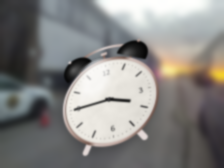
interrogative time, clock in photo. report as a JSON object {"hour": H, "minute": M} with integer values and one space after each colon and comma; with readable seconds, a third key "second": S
{"hour": 3, "minute": 45}
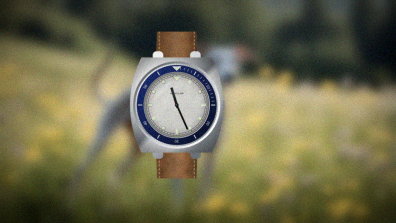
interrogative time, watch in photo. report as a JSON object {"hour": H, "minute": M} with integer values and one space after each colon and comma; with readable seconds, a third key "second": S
{"hour": 11, "minute": 26}
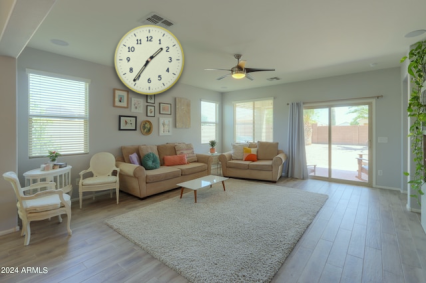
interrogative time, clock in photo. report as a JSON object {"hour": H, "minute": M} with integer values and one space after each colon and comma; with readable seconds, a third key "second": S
{"hour": 1, "minute": 36}
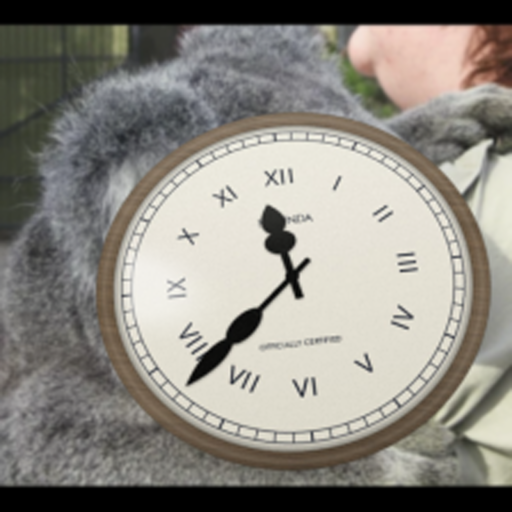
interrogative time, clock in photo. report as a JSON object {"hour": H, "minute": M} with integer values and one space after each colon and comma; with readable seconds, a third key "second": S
{"hour": 11, "minute": 38}
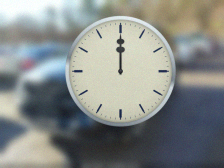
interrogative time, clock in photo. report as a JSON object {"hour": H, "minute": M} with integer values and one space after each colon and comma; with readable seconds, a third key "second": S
{"hour": 12, "minute": 0}
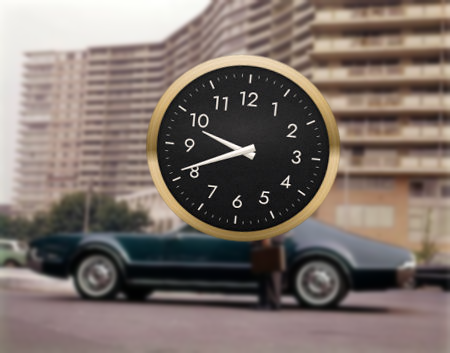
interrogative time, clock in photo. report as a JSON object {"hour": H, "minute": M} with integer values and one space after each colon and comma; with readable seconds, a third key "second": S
{"hour": 9, "minute": 41}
= = =
- GOAL: Count the lines above that contain the word "watch", and reply with that number alone.

- CORRECT ANSWER: 1